Job Responsibilities
* Develop and implement information security policies, standards and documentation in collaboration with the Technology Leadership Team, ensuring compliance with all applicable legal or regulatory legislations.
* Manage cross-functional initiatives to deliver on risk goals, policies and procedures.
* Establish and maintain the relationship with our security vendors, including SoC, SiEM and MDR services
* In conjunction with our third-party vendor to research and evaluate emerging security threats and identify and implement appropriate mitigation strategies.
* Manage audit findings (internal, external and client driven) to ensure that business departments understand issues and that remediations effectively mitigate information security risks.
* Manage the cyber incident management process and develop appropriate document repositories, policy documents, operational schedules and processes.

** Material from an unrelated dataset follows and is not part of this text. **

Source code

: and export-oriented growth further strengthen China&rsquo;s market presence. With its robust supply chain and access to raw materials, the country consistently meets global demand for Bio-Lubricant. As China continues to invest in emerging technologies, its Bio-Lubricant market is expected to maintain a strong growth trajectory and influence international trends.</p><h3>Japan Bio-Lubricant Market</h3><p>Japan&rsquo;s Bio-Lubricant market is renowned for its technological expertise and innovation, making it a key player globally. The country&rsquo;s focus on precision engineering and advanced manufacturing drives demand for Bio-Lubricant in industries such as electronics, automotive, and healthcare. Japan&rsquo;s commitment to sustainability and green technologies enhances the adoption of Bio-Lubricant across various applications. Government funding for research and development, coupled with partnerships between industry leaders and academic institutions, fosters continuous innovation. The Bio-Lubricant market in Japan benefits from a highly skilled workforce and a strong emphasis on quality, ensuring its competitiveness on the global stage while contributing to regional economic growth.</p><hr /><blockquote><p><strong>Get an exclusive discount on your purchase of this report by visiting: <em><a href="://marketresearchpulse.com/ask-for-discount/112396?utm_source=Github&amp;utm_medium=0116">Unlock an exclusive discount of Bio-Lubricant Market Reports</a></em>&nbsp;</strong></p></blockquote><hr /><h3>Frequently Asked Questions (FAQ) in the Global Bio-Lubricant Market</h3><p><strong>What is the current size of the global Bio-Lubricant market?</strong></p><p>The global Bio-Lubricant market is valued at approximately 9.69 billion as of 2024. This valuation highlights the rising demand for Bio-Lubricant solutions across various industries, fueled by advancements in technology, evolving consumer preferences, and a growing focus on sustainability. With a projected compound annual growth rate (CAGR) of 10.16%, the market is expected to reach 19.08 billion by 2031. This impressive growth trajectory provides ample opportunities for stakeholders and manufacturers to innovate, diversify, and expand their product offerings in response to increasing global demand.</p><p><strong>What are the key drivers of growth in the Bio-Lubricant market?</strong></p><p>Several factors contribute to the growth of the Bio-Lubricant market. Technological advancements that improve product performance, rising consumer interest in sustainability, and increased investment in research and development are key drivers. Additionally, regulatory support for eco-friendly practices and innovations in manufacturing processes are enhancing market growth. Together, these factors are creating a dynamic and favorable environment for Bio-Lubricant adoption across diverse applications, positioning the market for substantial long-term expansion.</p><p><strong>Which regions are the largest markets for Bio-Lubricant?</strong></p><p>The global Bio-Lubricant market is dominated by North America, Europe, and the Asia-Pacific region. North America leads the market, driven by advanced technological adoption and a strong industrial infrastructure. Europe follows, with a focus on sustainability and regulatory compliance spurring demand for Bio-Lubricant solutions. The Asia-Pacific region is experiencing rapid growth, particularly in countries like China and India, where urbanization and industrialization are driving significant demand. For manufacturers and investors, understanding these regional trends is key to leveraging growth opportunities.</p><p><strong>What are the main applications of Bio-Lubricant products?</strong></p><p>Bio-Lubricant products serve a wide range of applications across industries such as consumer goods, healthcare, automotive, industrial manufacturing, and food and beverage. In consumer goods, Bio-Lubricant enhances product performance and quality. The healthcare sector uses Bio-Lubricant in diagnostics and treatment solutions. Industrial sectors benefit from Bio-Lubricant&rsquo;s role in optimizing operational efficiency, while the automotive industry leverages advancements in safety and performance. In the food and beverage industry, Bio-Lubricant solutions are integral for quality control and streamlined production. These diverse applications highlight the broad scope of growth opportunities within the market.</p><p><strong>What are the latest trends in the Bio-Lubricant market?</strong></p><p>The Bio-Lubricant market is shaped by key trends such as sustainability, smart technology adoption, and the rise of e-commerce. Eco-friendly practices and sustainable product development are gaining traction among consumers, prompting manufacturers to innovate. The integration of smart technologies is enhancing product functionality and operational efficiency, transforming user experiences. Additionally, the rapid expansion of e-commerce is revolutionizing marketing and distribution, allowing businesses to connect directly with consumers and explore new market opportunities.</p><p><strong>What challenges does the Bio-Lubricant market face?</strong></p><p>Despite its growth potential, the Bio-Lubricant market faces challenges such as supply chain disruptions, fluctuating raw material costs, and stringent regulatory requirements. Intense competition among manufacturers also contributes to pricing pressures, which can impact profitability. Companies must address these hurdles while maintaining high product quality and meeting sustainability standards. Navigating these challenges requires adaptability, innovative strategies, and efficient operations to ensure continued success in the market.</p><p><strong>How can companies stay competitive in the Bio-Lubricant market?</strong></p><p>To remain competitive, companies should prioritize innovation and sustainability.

* Drive and support an exceptions and waivers process ensuring exceptions are appropriately reviewed and action taken where relevant.
* Promote the firm’s security policy, to ensure appropriate measures are taken to secure the firm’s information and minimise security incidents.
* Experience in growing and motivating a team; coaching members through career milestones and progression
Skills Required
* Demonstrate a strong technical background in information security and security platforms
* Apply industry-standard security control frameworks to design, operate, and govern information security systems and processes
* Lead teams and display gravitas when managing key initiatives
* Knowledge of Azure, encryption key management and cloud-based services such as M365 is essential.
* Experience of operating in a similar role within the framework of and adhering to requirements of ISO27001 and Cyber Essentials Plus or similar standards.
* Experience in related supplier management, with vendors and resellers.
This is a hybrid role, offering 2 days WFH/3 days office based.